▸ **Texte source**
· · · · ·

Une évaluation de Nacre sur 4 régions : un constat proche de l’évaluation récente IGR et IGS


"Enquêtes monographiques sur le dispositif nouvel accompagnement à la création ou reprise d’entreprise (Nacre)" Dares.

L’objectif était de mieux appréhender la plus-value de Nacre dans les parcours de création de ses bénéficiaires, tant dans sa dimension « accompagnement » que « financement » afin, le cas échéant, d’infléchir le dispositif. Le travail s’appuie sur une enquête de terrain conduite, dans quatre régions Champagne-Ardenne, Languedoc-Roussillon, Limousin et Rhône-Alpes. 140 entretiens auprès de 152 acteurs ont été conduits au cours du printemps 2013.

 

Le rôle de Pôle Emploi, des consulaires et des banques :

• Les témoignages des porteurs de projet indiquent que Pôle emploi joue un faible rôle dans l’information sur le dispositif 

• Le réseau des chambres consulaires joue très fréquemment le rôle de « premier sas » ; ceci est tout particulièrement vrai pour les créateurs relevant de professions qui requièrent un stage obligatoire avant l’installation.

• Les réseaux bancaires jouent un rôle croissant dans l’orientation des porteurs de projets : les opérateurs conventionnés sur les deuxième et troisième phases de Nacre (Initiative France et France Active) indiquent qu’un nombre croissant de porteurs de projets sont orientés par des banques ; elles envoient le porteur de projet vers l’opérateur conventionné le plus proche géographiquement et pas forcément vers celui qui serait le plus adapté a priori. Si le dispositif est connu, c’est souvent de manière superficielle.

 

La sélection par les opérateurs

Une grande partie du public reçu par les opérateurs est susceptible d’être éligible au dispositif ; en revanche, ces derniers cherchent systématiquement à apprécier la capacité du porteur de projet à faire aboutir son projet dans les délais impartis par le dispositif Nacre ;

 

l’opérateur évalue deux points :

• La maturité du projet : un élément important pris en compte dans le processus de sélection eu égard à la durée relativement courte de la phase 1 ; de ce fait, les réseaux d’appui conventionnés sur la PM1 expriment le fait que Nacre n’est pas mobilisable pour accompagner des personnes à l’émergence ou dans la définition de leur projet. Remarquons que les projets s’inscrivent souvent dans la continuité de leur parcours professionnel.

• L’opportunité et la faisabilité du projet : la motivation du porteur de projet, sa rigueur et sa capacité à soutenir le rythme imposé par la création (et le dispositif), d’autant plus que l’opérateur dispose d’un faible volume de nouvelles entrées dans Nacre.

· · · · ·

Résumez en deux phrases le texte sur l'évaluation du dispositif Nacre.

▸ **Extrait des données**

· · · · ·

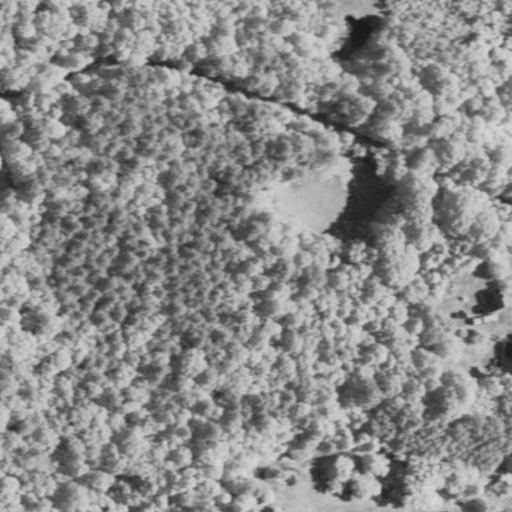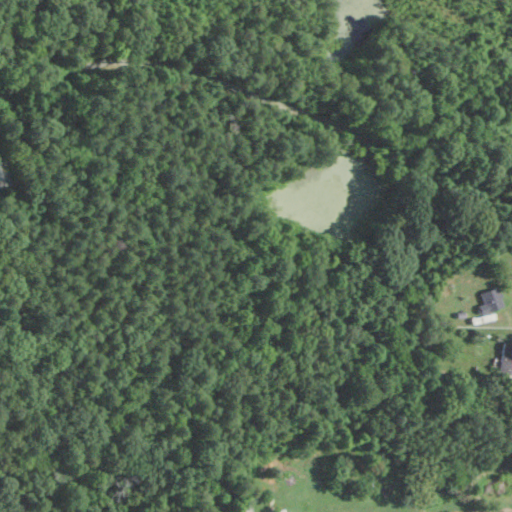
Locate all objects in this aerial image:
road: (261, 97)
building: (489, 299)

· · · · ·

▸ **Résultat**
Une enquête menée au printemps 2013 dans quatre régions, avec 140 entretiens auprès de 152 acteurs, cherchait à mieux cerner l'apport de Nacre aux bénéficiaires, pour l'accompagnement comme pour le financement. Elle montre que Pôle emploi informe peu sur le dispositif, que les chambres consulaires servent souvent de premier point d'entrée et que les banques orientent de plus en plus de porteurs de projet, tandis que les opérateurs jugent la maturité du projet ainsi que son opportunité et sa faisabilité.